Our previous MADIT II study reported a higher rate of VT/VF in obese post-infarction patients [17]. MADIT II was a post-infarction population study without a requirement of heart failure. The overall rate for VT/VF was 10 % higher than in MADIT-CRT. The MADIT CRT population consisted of patients with both ischemic and non-ischemic cardiomyopathy [24]. Additionally, pharmacological treatment and prevention strategies for heart failure optimize over the years and this may contribute to lower rate for VT/VF in current population [25]. Success strategies for ICD implantation are also similar in obese and non-obese [26]. CRT-D reduces the risk for heart failure, death and VT/VF [20, 27, 28], but significant evidence suggests that the benefit derived from CRT varies by baseline conduction disturbances therefore our study included only patients with LBBB [21].

The mechanism of cardiac arrhythmias in obesity includes: heart remodeling including left ventricle hypertrophy, subclinical systolic impairment and diastolic dysfunction, pericardial adipose tissue inflammatory cytokine secretion and sympathetic over-activity [11]. Pathological myocardial changes such as myocyte hypertrophy, fibrosis, focal myocardial disarray, fatty infiltration and increased epicardial fat may contribute to increased risk of arrhythmias [7]. Despite the strong evidence that obesity may predispose to ventricular arrhythmias our current study did not support prior observations. In patients with obesity and heart failure, association between body mass index and subsequent cardiovascular risk is complex and known as “obesity paradox” [29, 30], suggesting that role of obesity accompanied establish HF, the effect on clinical outcome including risk for VT/VF may be neutral or even positive at this stage of disease [31].

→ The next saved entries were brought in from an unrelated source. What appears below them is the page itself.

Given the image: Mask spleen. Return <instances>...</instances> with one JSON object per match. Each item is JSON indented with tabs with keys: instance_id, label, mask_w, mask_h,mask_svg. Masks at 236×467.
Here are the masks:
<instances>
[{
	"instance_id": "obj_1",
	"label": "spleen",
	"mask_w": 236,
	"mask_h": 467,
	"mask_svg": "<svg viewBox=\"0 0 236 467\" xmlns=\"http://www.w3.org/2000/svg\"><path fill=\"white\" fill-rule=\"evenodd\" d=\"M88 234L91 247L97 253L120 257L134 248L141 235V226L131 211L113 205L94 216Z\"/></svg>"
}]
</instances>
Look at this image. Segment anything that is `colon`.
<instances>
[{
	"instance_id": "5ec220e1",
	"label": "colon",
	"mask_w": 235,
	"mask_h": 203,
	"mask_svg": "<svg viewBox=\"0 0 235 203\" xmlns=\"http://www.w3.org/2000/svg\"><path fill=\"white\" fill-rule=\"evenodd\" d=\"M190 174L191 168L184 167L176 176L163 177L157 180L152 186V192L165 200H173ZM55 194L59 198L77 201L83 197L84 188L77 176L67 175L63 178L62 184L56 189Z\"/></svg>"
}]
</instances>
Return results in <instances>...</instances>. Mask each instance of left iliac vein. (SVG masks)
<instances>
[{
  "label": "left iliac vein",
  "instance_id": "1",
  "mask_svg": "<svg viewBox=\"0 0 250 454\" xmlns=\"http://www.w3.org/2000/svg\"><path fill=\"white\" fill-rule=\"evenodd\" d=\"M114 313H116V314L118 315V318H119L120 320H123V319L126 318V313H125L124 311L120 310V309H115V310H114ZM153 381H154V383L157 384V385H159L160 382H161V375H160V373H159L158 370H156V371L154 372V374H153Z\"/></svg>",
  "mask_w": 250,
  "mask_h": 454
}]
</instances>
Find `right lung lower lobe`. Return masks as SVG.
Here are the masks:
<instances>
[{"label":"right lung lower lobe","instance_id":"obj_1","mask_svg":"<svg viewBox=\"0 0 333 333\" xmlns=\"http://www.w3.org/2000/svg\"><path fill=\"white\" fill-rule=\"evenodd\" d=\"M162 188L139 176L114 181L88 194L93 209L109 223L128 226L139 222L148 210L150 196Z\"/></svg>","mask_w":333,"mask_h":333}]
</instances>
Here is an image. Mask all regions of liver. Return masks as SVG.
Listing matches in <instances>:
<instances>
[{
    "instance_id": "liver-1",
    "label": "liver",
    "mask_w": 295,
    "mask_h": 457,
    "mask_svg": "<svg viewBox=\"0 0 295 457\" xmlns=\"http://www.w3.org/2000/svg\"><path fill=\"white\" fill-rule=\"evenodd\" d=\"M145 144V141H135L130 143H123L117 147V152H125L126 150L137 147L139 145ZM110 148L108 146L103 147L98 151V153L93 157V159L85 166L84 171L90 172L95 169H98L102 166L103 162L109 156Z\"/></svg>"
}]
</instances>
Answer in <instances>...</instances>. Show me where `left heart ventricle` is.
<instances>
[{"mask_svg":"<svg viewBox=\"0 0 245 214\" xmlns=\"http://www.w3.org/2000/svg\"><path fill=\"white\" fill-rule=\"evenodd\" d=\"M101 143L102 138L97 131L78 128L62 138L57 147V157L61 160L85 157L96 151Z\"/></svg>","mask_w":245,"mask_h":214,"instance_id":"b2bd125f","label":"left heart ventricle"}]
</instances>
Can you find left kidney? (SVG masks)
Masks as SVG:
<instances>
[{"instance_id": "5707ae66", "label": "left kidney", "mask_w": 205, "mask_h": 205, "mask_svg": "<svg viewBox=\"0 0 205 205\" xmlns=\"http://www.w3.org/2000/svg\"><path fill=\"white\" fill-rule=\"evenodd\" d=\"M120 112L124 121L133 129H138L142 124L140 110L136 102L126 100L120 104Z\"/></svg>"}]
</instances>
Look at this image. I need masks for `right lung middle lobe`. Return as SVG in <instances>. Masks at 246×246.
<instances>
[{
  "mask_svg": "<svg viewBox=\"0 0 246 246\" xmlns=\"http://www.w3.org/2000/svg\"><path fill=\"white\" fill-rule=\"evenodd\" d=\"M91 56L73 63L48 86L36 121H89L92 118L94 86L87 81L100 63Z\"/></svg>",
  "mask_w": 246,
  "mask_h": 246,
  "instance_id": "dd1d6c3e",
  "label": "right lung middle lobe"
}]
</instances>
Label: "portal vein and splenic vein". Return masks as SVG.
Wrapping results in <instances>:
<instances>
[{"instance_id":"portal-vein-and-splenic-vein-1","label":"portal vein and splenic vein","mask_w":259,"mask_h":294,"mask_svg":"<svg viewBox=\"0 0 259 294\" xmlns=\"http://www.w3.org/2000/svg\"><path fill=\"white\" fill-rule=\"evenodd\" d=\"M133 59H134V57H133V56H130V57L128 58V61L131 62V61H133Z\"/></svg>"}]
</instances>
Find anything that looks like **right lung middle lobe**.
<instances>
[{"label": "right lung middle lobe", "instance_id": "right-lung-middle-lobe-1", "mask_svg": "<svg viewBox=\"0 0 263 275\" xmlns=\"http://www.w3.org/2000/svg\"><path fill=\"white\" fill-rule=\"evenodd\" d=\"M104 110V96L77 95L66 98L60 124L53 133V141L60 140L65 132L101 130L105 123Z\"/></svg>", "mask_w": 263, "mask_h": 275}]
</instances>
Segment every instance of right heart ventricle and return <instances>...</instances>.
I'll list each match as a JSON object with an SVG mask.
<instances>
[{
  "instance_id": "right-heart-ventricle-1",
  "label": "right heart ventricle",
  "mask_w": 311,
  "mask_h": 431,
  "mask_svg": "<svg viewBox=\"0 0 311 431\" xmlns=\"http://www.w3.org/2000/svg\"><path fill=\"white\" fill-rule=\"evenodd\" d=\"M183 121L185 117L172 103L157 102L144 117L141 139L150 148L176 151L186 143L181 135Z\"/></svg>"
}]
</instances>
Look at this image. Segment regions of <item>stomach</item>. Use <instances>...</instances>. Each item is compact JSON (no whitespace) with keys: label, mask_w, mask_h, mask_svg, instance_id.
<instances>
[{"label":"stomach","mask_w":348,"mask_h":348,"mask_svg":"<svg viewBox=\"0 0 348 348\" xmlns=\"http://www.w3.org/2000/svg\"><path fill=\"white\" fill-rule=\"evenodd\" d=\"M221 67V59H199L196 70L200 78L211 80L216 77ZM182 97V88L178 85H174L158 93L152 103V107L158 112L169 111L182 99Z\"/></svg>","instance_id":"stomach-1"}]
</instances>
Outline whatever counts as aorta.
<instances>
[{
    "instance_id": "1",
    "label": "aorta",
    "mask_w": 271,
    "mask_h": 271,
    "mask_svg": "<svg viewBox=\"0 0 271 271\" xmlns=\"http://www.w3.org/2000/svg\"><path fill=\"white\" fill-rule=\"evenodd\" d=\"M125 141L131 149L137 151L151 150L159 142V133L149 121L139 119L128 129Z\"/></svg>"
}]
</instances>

In summary, strategies to reduce risk for negative health outcomes in people with obesity should be implemented early before the development of HF. This is supported in our analysis because obese patients are 5 years younger than people without obesity. The preventive strategies may include adequate body weight monitoring which may translate into prevention of HF development and consecutive ICD or CRT therapy [19].

Limitation of our study relates to a retrospective and nonrandomized nature of this post hoc analysis. An adjusted multivariate analysis was performed, taking into account many confounders associated with analyzed end point and those that played a significant role on this outcome in our population.

In conclusion, our findings indicate that obesity in mild heart failure did not diminish clinical benefit of cardiac resynchronization therapy. Patients with obesity should be offered CRT-D treatment and obesity should not preclude the use of CRT-D treatment when clinically indicated.